I’d been using the laser cutting facility at NTU, which had been great. Just before CV-19 lockdown, I’d cut my final design in light card and decided on a design for the engrave. Then… nothing was avilable for me to use. After a number of failed attempts to find someone to engrave the box pieces, I found Keith at Handytech. Keith has been a great ally, who picked up my prject with gusto and helped me find solutions to seemingly intractable problems. His laser wasn’t as big as the flat bed at uni, but he cut the large Charnia design from six individual pieces of card, which slotted back together perfectly. He also engraved the outside edge of the medium size box, again splitting my designs to make them fit in his machine.
The largest Lacelightbox was made and delivered to my studio in early May 2020
I tried just using text on net inside the box (above)but it needed the laser cut card give hard shadows. So I commissioned Handytech to make the laser cut after much backwards and forwards where I learned my understanding of Illustrator wasn’t up to much.
I made the embroidered picot onto cotton bobbinet from Swiss Tulle (see this post for more detail) while waiting for the laser cut . Click on the gallery below to see the construction step by step
During late Spring 2019, I tried new ways of using lace and light in a way that satisfied some of my key words and followed my initial investigations into darkness and shadow.
I bought a wall mounted LED light box (think late night kebab shop illuminated menu board) to explore layering and shadow with a more controlled light source. I got very excited when I first set it up, hoping that lighting the lace from behind would reveal new ideas and shapes. To diffuse the lights I got some frosted polypropylene from Bonington shop and decided I wanted to have it curved. I draped some lace in front of it…
IT DID NOT LOOK GOOD...
I was SO disappointed. But I decided to try the lace behind the plastic. It blew my mind
The centre image shows the lace in front and behind. You can see that the lace behind the frosting is refracted and has an almost digital quality. As you move your perspective, you see the image break and almost glitch
Sailing the sea of #sketchbookwoes, I found myself spending a lot of time in the laser room with Sue Turton.

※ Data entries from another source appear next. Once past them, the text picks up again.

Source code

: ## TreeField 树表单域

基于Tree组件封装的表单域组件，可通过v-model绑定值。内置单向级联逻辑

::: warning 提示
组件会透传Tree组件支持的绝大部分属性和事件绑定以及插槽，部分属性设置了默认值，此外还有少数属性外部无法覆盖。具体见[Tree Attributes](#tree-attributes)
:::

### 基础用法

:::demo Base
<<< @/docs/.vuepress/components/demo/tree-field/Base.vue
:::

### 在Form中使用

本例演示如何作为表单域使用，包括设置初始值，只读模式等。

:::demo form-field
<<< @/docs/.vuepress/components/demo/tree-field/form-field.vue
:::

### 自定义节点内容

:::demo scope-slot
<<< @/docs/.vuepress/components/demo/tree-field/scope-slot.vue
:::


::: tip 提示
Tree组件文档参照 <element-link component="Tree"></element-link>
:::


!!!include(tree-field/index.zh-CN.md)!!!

After a basic intro into what the laser may be capable of, I was fascinated by what I could do, not just through cutting but using a low powered laser to engrave or etch on the surface of the material.
The university has a number of flatbed lasers for cutting but one large Grafixscan machine which can be used to engrave all kinds of materials. the construction of the machine meant the base material did not have to be totally flat or thin, and the Grafixscan was super fast, producing engraved samples in minutes or even seconds.
It could engrave areas from a jpeg or (which I preferred) lines of less that a millimetre from a vector file. These lines to me were as the bobbin thread in a lace machine, fine as hair. I imagined ways of using this to engrave a ‘net’ ground on which to embroider. As it happened I didn’t go down this line, but at least it gave me an avenue to investigate while I got my sketch on.